Meditiamo sulla Parola – XX Domenica del tempo ordinario anno B
Da tre domeniche ascoltiamo il capitolo sesto del vangelo secondo Giovanni che insiste sull’unica identità di colui che è il Figlio del Padre disceso dal cielo, parola di Dio e pane, cibo di vita eterna per i credenti.
Un proverbio della saggezza contadina recita: “il pane di ieri è buono domani”.
L’insegnamento che viene dal passato servirà per il futuro, e i valori dell’esistenza di chi ci ha preceduto sosterranno anche la nostra. Il passato non è da buttare.

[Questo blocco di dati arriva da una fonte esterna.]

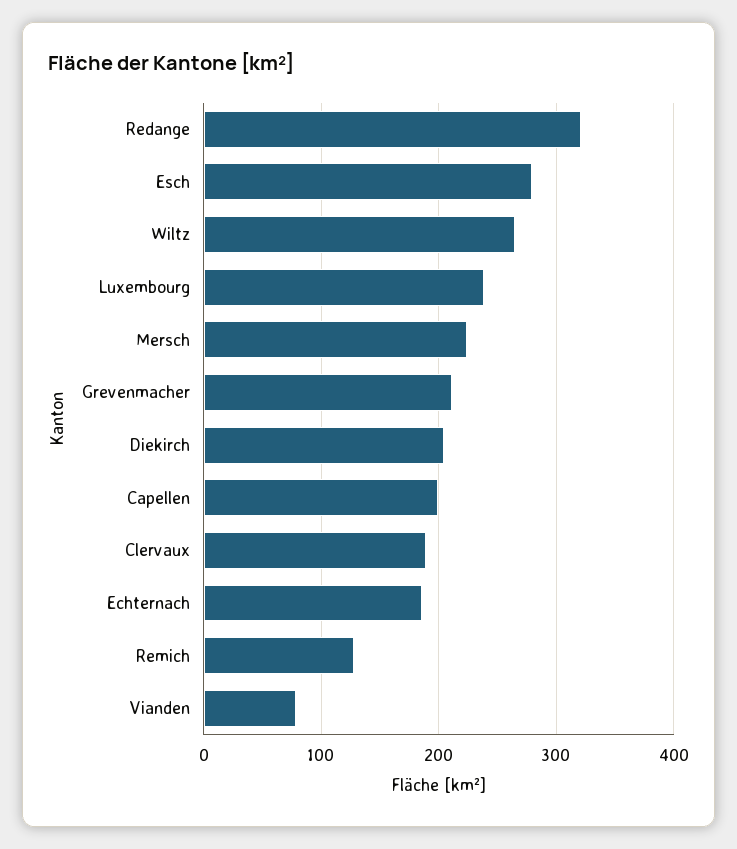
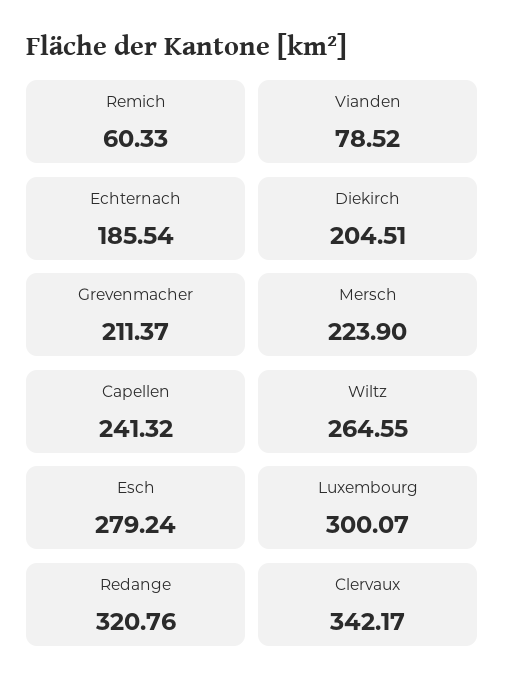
Luxembourg: 240 -> 300.07
Capellen: 200 -> 241.32
Clervaux: 190 -> 342.17
Remich: 130 -> 60.33

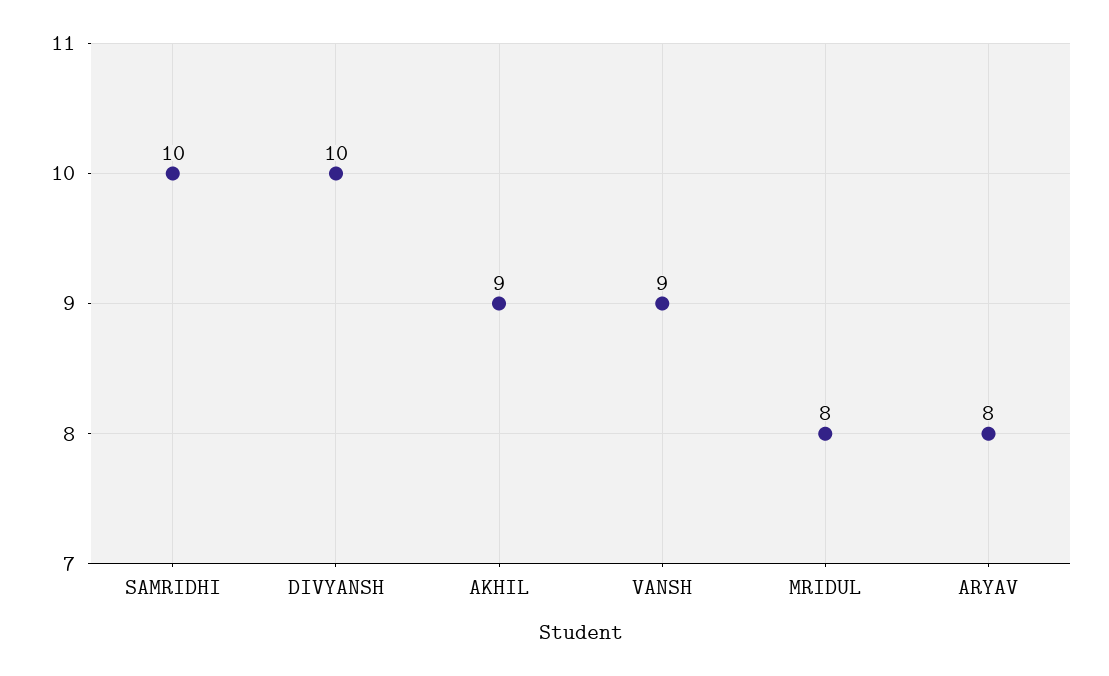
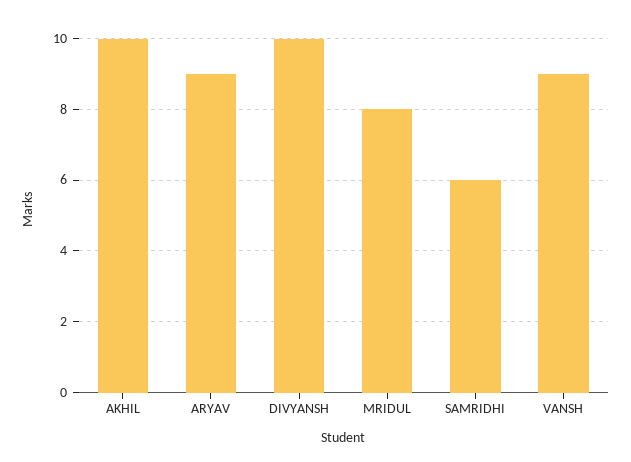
SAMRIDHI: 10 -> 6
AKHIL: 9 -> 10
ARYAV: 8 -> 9

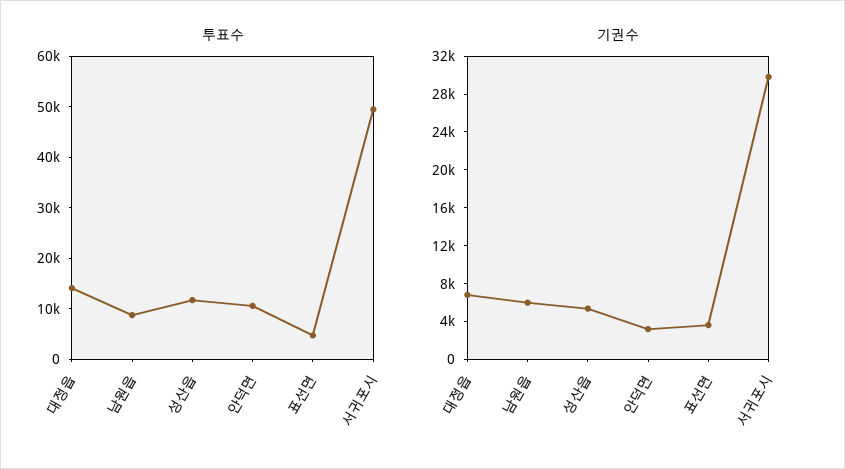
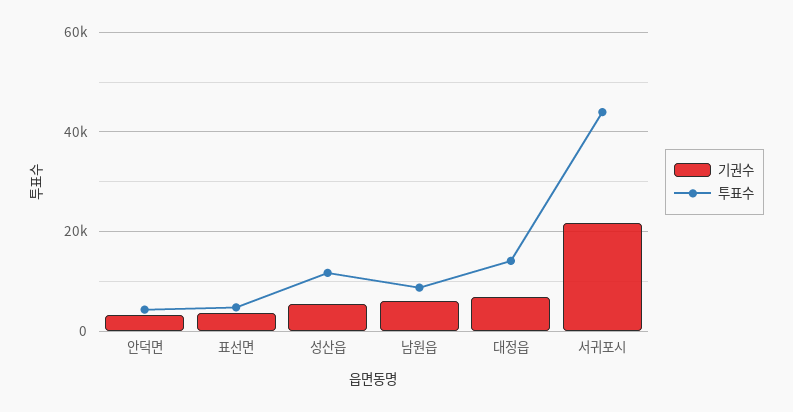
투표수, 안덕면: 10000 -> 4000
투표수, 서귀포시: 50000 -> 44000
기권수, 서귀포시: 30000 -> 22000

Senza memoria si diventa schiavi: “ricorda e sei libero, dimentica e sei schiavo”.
I nostri nonni hanno insegnato che il pane, foss’anche un piccolo tozzo, va serbato e mai gettato. Per dire questa sacralità in Oriente il pane non viene tagliato con il coltello ma spezzato con le mani. Da piccoli non capivamo il perché di tutta quella attenzione per un bene così comune. A volte tornano alla mente i loro racconti di fame e di guerra e, purtroppo, li riviviamo nei nostri giorni con la sofferenza e violenza di sempre. Il pane è vita. Capita nelle nostre città di incontrare donne e uomini in cerca di pane nei cassonetti dell’immondizia; oppure disposti a mettere in gioco la loro vita attraversando torture nei centri di detenzione, mari e deserti per procurare pane per le loro creature.
Nelle parole di Gesù il pane è il mezzo per annunciare la vita che vince la morte; diviene carne, diviene vita eterna dono di Dio dato ad ogni creatura.
Non esiste “pane mio” ma “pane nostro”: «Del Signore è la terra e quanto contiene» (Salmo 24).
Il pane di vita diviene cibo che dà senso solamente se lo si mangia, se si fa esperienza personale e profonda che assumerlo è accogliere il Cristo, credere alle parole del crocifisso risorto senza perderci in elucubrazioni vaporose. Dovremmo sempre accostarci all’Eucaristia pieni di gratitudine ma anche con il timore e tremore di chi comunica a tutta la vita del Figlio (passione – morte – resurrezione – intercessione per noi presso il Padre), la vita stessa di Dio. Certo una comunione a caro prezzo perché a caro prezzo è la vita donata da Gesù per l’umanità tutta.
Il Signore porta il pane di vita a tutti, senza distinzione e senza centellinarlo.
«Prendete e mangiatene tutti questo è il mio corpo…» queste le parole che ascoltiamo alla Cena del Signore. Solo accettando di mangiarlo riceveremo quella capacità di amare e di trasmettere, anche se spesso malamente e in maniera imperfetta. Diversamente, assumeremo pani strappati, fatti di possesso e non di condivisione, pani neri bruciati dall’odio e dalla violenza, pani raffermi per la nostra pavidità e incapacità di metterci in gioco sulle parole dell’Evangelo.